“Don’t you think we may trust God far that?” she said. “You have lost—friends?”
“And you are in black, too,” said the girl, quickly, “and I’m sure you sit about the rocks, as if you had no heart. Oh, I’m ready to trust God! but if you heard how our folk speak! and if one was taken suddenly—no thinking, in the middle of his days—one that had never made any profession, nor showed any concern about his soul—would you say then, ‘Trust God?’ That’s the question I’m aye asking myself.”
“I lost a brother so,” cried Marjory, moved to open her heart, she could not tell why.
“Ah!” The girl looked at her fixedly for a moment, and pressed her thin hands together. The cry had burst from her lips like an outcry of fear and pain.
“And I do trust God,” Marjory resumed. “God saw all he meant, not only what he did. Were you never misunderstood? We are better in our hearts than we are in our deeds; but God never misunderstands.”

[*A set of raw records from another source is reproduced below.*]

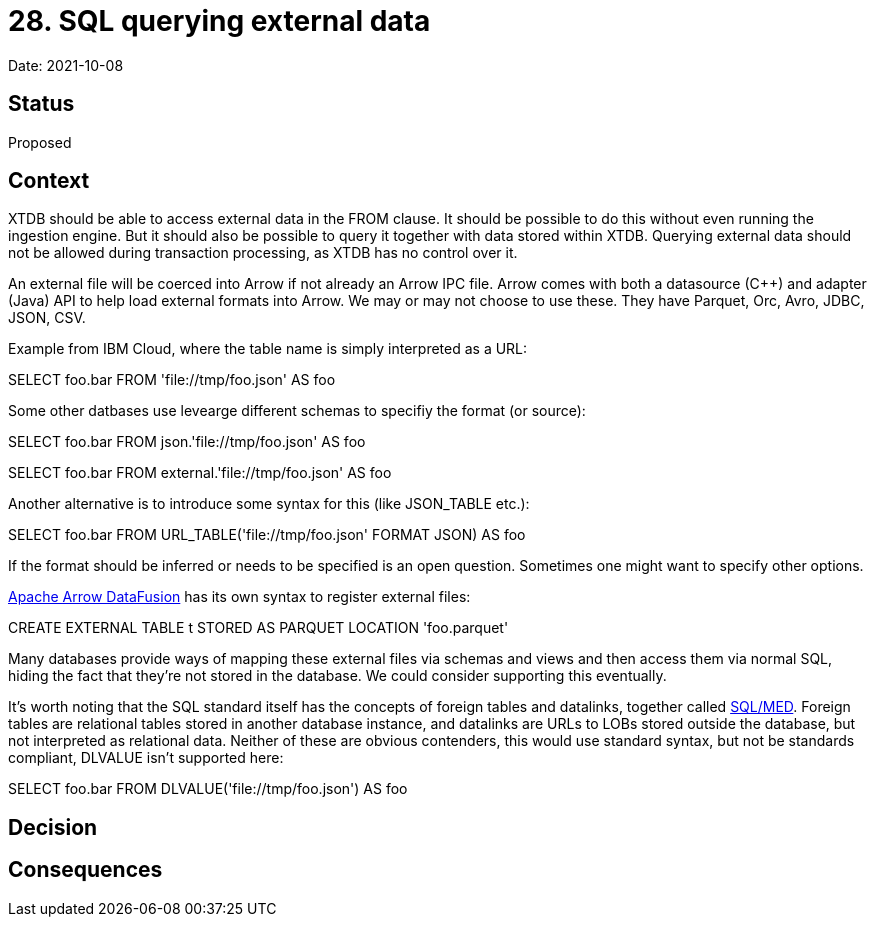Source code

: # 28. SQL querying external data

Date: 2021-10-08

## Status

Proposed

## Context

XTDB should be able to access external data in the FROM clause. It
should be possible to do this without even running the ingestion
engine. But it should also be possible to query it together with data
stored within XTDB. Querying external data should not be allowed
during transaction processing, as XTDB has no control over it.

An external file will be coerced into Arrow if not already an Arrow
IPC file. Arrow comes with both a datasource (C++) and adapter (Java)
API to help load external formats into Arrow. We may or may not choose
to use these. They have Parquet, Orc, Avro, JDBC, JSON, CSV.

Example from IBM Cloud, where the table name is simply interpreted as
a URL:

SELECT foo.bar FROM 'file://tmp/foo.json' AS foo

Some other datbases use levearge different schemas to specifiy the
format (or source):

SELECT foo.bar FROM json.'file://tmp/foo.json' AS foo

SELECT foo.bar FROM external.'file://tmp/foo.json' AS foo

Another alternative is to introduce some syntax for this (like
JSON_TABLE etc.):

SELECT foo.bar FROM URL_TABLE('file://tmp/foo.json' FORMAT JSON) AS foo

If the format should be inferred or needs to be specified is an open
question. Sometimes one might want to specify other options.

https://github.com/apache/arrow-datafusion[Apache Arrow DataFusion]
has its own syntax to register external files:

CREATE EXTERNAL TABLE t STORED AS PARQUET LOCATION 'foo.parquet'

Many databases provide ways of mapping these external files via
schemas and views and then access them via normal SQL, hiding the fact
that they're not stored in the database. We could consider supporting
this eventually.

It's worth noting that the SQL standard itself has the concepts of
foreign tables and datalinks, together called
https://wiki.postgresql.org/wiki/SQL/MED[SQL/MED]. Foreign tables are
relational tables stored in another database instance, and datalinks
are URLs to LOBs stored outside the database, but not interpreted as
relational data. Neither of these are obvious contenders, this would
use standard syntax, but not be standards compliant, DLVALUE isn't
supported here:

SELECT foo.bar FROM DLVALUE('file://tmp/foo.json') AS foo

## Decision

## Consequences
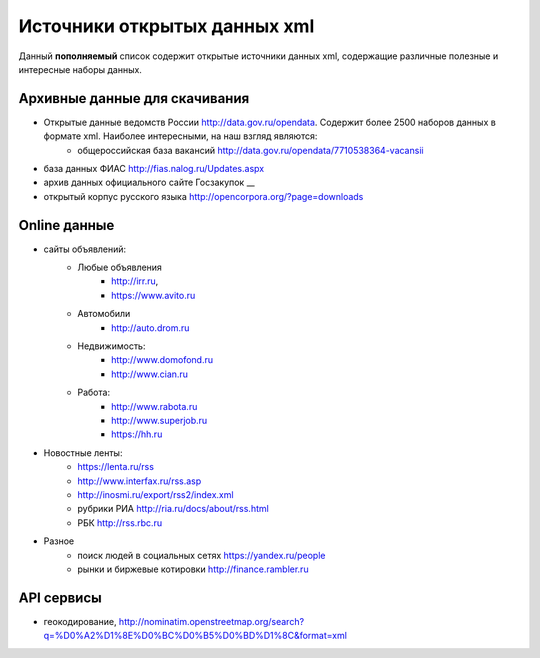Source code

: *****************************
Источники открытых данных xml 
*****************************

Данный **пополняемый** список содержит открытые источники данных xml, содержащие различные полезные и интересные наборы данных.
 
Архивные данные для скачивания
------------------------------
* Открытые данные ведомств России http://data.gov.ru/opendata. Содержит более 2500 наборов данных в формате xml. Наиболее интересными, на наш взгляд являются:
    * общероссийская база вакансий http://data.gov.ru/opendata/7710538364-vacansii
     
* база данных ФИАС http://fias.nalog.ru/Updates.aspx
* архив данных официального сайте Госзакупок __
* открытый корпус русского языка http://opencorpora.org/?page=downloads


Online данные
--------------------------------------- 
* сайты объявлений:
    * Любые объявления
        * http://irr.ru, 
        * https://www.avito.ru
    * Автомобили 
        * http://auto.drom.ru
    * Недвижимость:
        * http://www.domofond.ru
        * http://www.cian.ru
    * Работа:
        * http://www.rabota.ru
        * http://www.superjob.ru
        * https://hh.ru
* Новостные ленты:
    * https://lenta.ru/rss
    * http://www.interfax.ru/rss.asp
    * http://inosmi.ru/export/rss2/index.xml
    * рубрики РИА http://ria.ru/docs/about/rss.html
    * РБК http://rss.rbc.ru
    
* Разное        
    * поиск людей в социальных сетях https://yandex.ru/people
    * рынки и биржевые котировки http://finance.rambler.ru

API сервисы
-----------
* геокодирование, http://nominatim.openstreetmap.org/search?q=%D0%A2%D1%8E%D0%BC%D0%B5%D0%BD%D1%8C&format=xml
 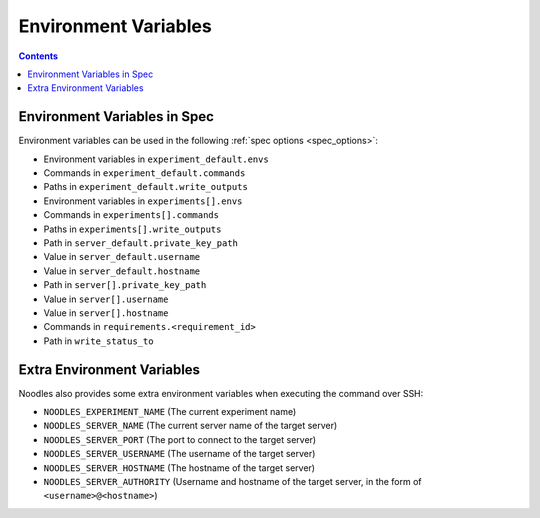 Environment Variables
=====================

.. contents::

Environment Variables in Spec
-----------------------------

Environment variables can be used in the following
:ref:`spec options <spec_options>`:

* Environment variables in ``experiment_default.envs``
* Commands in ``experiment_default.commands``
* Paths in ``experiment_default.write_outputs``
* Environment variables in ``experiments[].envs``
* Commands in ``experiments[].commands``
* Paths in ``experiments[].write_outputs``
* Path in ``server_default.private_key_path``
* Value in ``server_default.username``
* Value in ``server_default.hostname``
* Path in ``server[].private_key_path``
* Value in ``server[].username``
* Value in ``server[].hostname``
* Commands in ``requirements.<requirement_id>``
* Path in ``write_status_to``

Extra Environment Variables
---------------------------

Noodles also provides some extra environment variables when executing the
command over SSH:

* ``NOODLES_EXPERIMENT_NAME`` (The current experiment name)
* ``NOODLES_SERVER_NAME`` (The current server name of the target server)
* ``NOODLES_SERVER_PORT`` (The port to connect to the target server)
* ``NOODLES_SERVER_USERNAME`` (The username of the target server)
* ``NOODLES_SERVER_HOSTNAME`` (The hostname of the target server)
* ``NOODLES_SERVER_AUTHORITY`` (Username and hostname of the target server, in
  the form of ``<username>@<hostname>``)
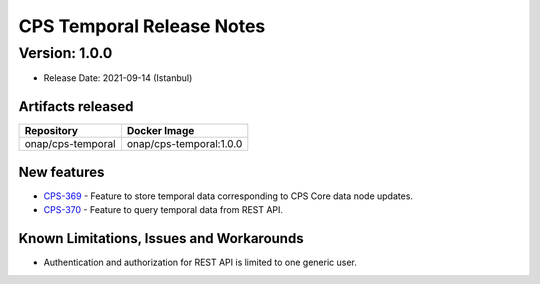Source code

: .. This work is licensed under a
.. Creative Commons Attribution 4.0 International License.
.. http://creativecommons.org/licenses/by/4.0
..
.. Copyright (C) 2021 Bell Canada

==========================
CPS Temporal Release Notes
==========================

Version: 1.0.0
==============

* Release Date: 2021-09-14 (Istanbul)

Artifacts released
------------------

.. table::

   ===============================  ===============================
   **Repository**                   **Docker Image**
   onap/cps-temporal                onap/cps-temporal:1.0.0
   ===============================  ===============================

New features
------------

* `CPS-369 <https://jira.onap.org/browse/CPS-369>`__ - Feature to store temporal data corresponding to CPS Core data node updates.
* `CPS-370 <https://jira.onap.org/browse/CPS-370>`__ - Feature to query temporal data from REST API.

Known Limitations, Issues and Workarounds
-----------------------------------------

* Authentication and authorization for REST API is limited to one generic user.
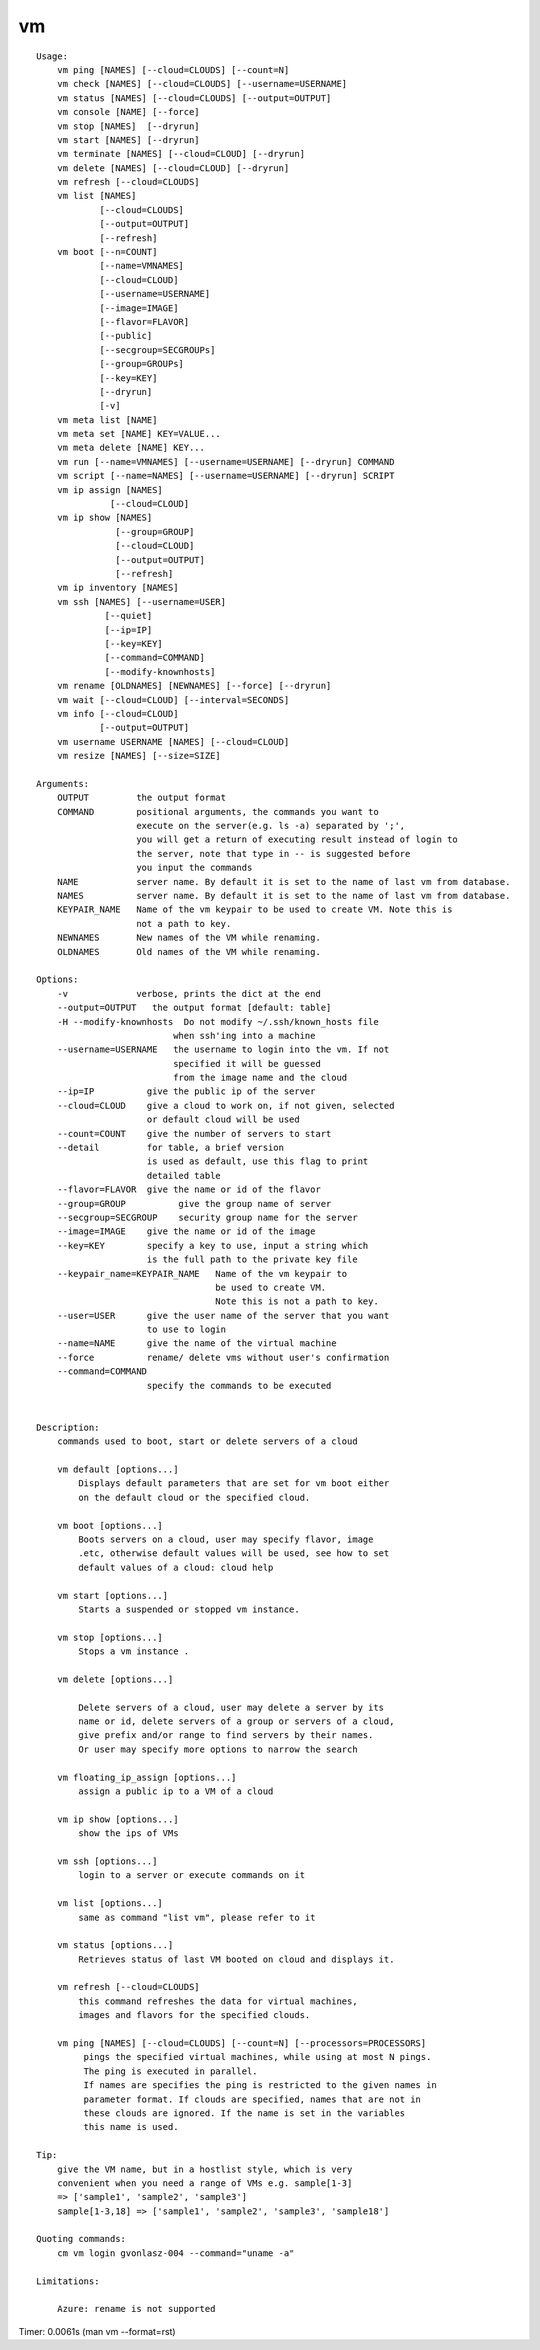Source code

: vm
==

::

    Usage:
        vm ping [NAMES] [--cloud=CLOUDS] [--count=N]
        vm check [NAMES] [--cloud=CLOUDS] [--username=USERNAME]
        vm status [NAMES] [--cloud=CLOUDS] [--output=OUTPUT]
        vm console [NAME] [--force]
        vm stop [NAMES]  [--dryrun]
        vm start [NAMES] [--dryrun]
        vm terminate [NAMES] [--cloud=CLOUD] [--dryrun]
        vm delete [NAMES] [--cloud=CLOUD] [--dryrun]
        vm refresh [--cloud=CLOUDS]
        vm list [NAMES]
                [--cloud=CLOUDS]
                [--output=OUTPUT]
                [--refresh]
        vm boot [--n=COUNT]
                [--name=VMNAMES]
                [--cloud=CLOUD]
                [--username=USERNAME]
                [--image=IMAGE]
                [--flavor=FLAVOR]
                [--public]
                [--secgroup=SECGROUPs]
                [--group=GROUPs]
                [--key=KEY]
                [--dryrun]
                [-v]
        vm meta list [NAME]
        vm meta set [NAME] KEY=VALUE...
        vm meta delete [NAME] KEY...
        vm run [--name=VMNAMES] [--username=USERNAME] [--dryrun] COMMAND
        vm script [--name=NAMES] [--username=USERNAME] [--dryrun] SCRIPT
        vm ip assign [NAMES]
                  [--cloud=CLOUD]
        vm ip show [NAMES]
                   [--group=GROUP]
                   [--cloud=CLOUD]
                   [--output=OUTPUT]
                   [--refresh]
        vm ip inventory [NAMES]
        vm ssh [NAMES] [--username=USER]
                 [--quiet]
                 [--ip=IP]
                 [--key=KEY]
                 [--command=COMMAND]
                 [--modify-knownhosts]
        vm rename [OLDNAMES] [NEWNAMES] [--force] [--dryrun]
        vm wait [--cloud=CLOUD] [--interval=SECONDS]
        vm info [--cloud=CLOUD]
                [--output=OUTPUT]
        vm username USERNAME [NAMES] [--cloud=CLOUD]
        vm resize [NAMES] [--size=SIZE]

    Arguments:
        OUTPUT         the output format
        COMMAND        positional arguments, the commands you want to
                       execute on the server(e.g. ls -a) separated by ';',
                       you will get a return of executing result instead of login to
                       the server, note that type in -- is suggested before
                       you input the commands
        NAME           server name. By default it is set to the name of last vm from database.
        NAMES          server name. By default it is set to the name of last vm from database.
        KEYPAIR_NAME   Name of the vm keypair to be used to create VM. Note this is
                       not a path to key.
        NEWNAMES       New names of the VM while renaming.
        OLDNAMES       Old names of the VM while renaming.

    Options:
        -v             verbose, prints the dict at the end
        --output=OUTPUT   the output format [default: table]
        -H --modify-knownhosts  Do not modify ~/.ssh/known_hosts file
                              when ssh'ing into a machine
        --username=USERNAME   the username to login into the vm. If not
                              specified it will be guessed
                              from the image name and the cloud
        --ip=IP          give the public ip of the server
        --cloud=CLOUD    give a cloud to work on, if not given, selected
                         or default cloud will be used
        --count=COUNT    give the number of servers to start
        --detail         for table, a brief version
                         is used as default, use this flag to print
                         detailed table
        --flavor=FLAVOR  give the name or id of the flavor
        --group=GROUP          give the group name of server
        --secgroup=SECGROUP    security group name for the server
        --image=IMAGE    give the name or id of the image
        --key=KEY        specify a key to use, input a string which
                         is the full path to the private key file
        --keypair_name=KEYPAIR_NAME   Name of the vm keypair to
                                      be used to create VM.
                                      Note this is not a path to key.
        --user=USER      give the user name of the server that you want
                         to use to login
        --name=NAME      give the name of the virtual machine
        --force          rename/ delete vms without user's confirmation
        --command=COMMAND
                         specify the commands to be executed


    Description:
        commands used to boot, start or delete servers of a cloud

        vm default [options...]
            Displays default parameters that are set for vm boot either
            on the default cloud or the specified cloud.

        vm boot [options...]
            Boots servers on a cloud, user may specify flavor, image
            .etc, otherwise default values will be used, see how to set
            default values of a cloud: cloud help

        vm start [options...]
            Starts a suspended or stopped vm instance.

        vm stop [options...]
            Stops a vm instance .

        vm delete [options...]

            Delete servers of a cloud, user may delete a server by its
            name or id, delete servers of a group or servers of a cloud,
            give prefix and/or range to find servers by their names.
            Or user may specify more options to narrow the search

        vm floating_ip_assign [options...]
            assign a public ip to a VM of a cloud

        vm ip show [options...]
            show the ips of VMs

        vm ssh [options...]
            login to a server or execute commands on it

        vm list [options...]
            same as command "list vm", please refer to it

        vm status [options...]
            Retrieves status of last VM booted on cloud and displays it.

        vm refresh [--cloud=CLOUDS]
            this command refreshes the data for virtual machines,
            images and flavors for the specified clouds.

        vm ping [NAMES] [--cloud=CLOUDS] [--count=N] [--processors=PROCESSORS]
             pings the specified virtual machines, while using at most N pings.
             The ping is executed in parallel.
             If names are specifies the ping is restricted to the given names in
             parameter format. If clouds are specified, names that are not in
             these clouds are ignored. If the name is set in the variables
             this name is used.

    Tip:
        give the VM name, but in a hostlist style, which is very
        convenient when you need a range of VMs e.g. sample[1-3]
        => ['sample1', 'sample2', 'sample3']
        sample[1-3,18] => ['sample1', 'sample2', 'sample3', 'sample18']

    Quoting commands:
        cm vm login gvonlasz-004 --command="uname -a"

    Limitations:

        Azure: rename is not supported

Timer: 0.0061s (man vm --format=rst)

“That’s true,” said the girl, clasping her hands again, “that’s very true. Oh, if you but kent what misunderstanding there is in this world? and whiles them that are most fond of you; but as you say, mem, never with God; that’s a great comfort. Sometimes I think my heart will break—”
“I am a stranger to you,” said Marjory, “but I should like to help you if I could. Is it anything you could confide to me?”
The girl’s face, so calm in its sorrowfulness, grew agitated. She gave one anxious look into Marjory’s face. She cast her eyes around, watching if anyone was visible. “No to-day, no to-day!” she exclaimed. “A stranger—what could I say to a stranger? But I’m tired, tired, and the wind is cold. I must go into the house—to-day.”
She rose as if in terror, and stumbled in her weakness. “I will go away,” said Marjory, “do not let me drive you in-doors. I am going back to St. Andrews—”
Then the girl turned, holding out her two thin hands; a little hectic flush had come on either cheek. “I’m so weakly,” she said, with a pathetic smile; “no fit for anything; but, oh, you’ll come again?”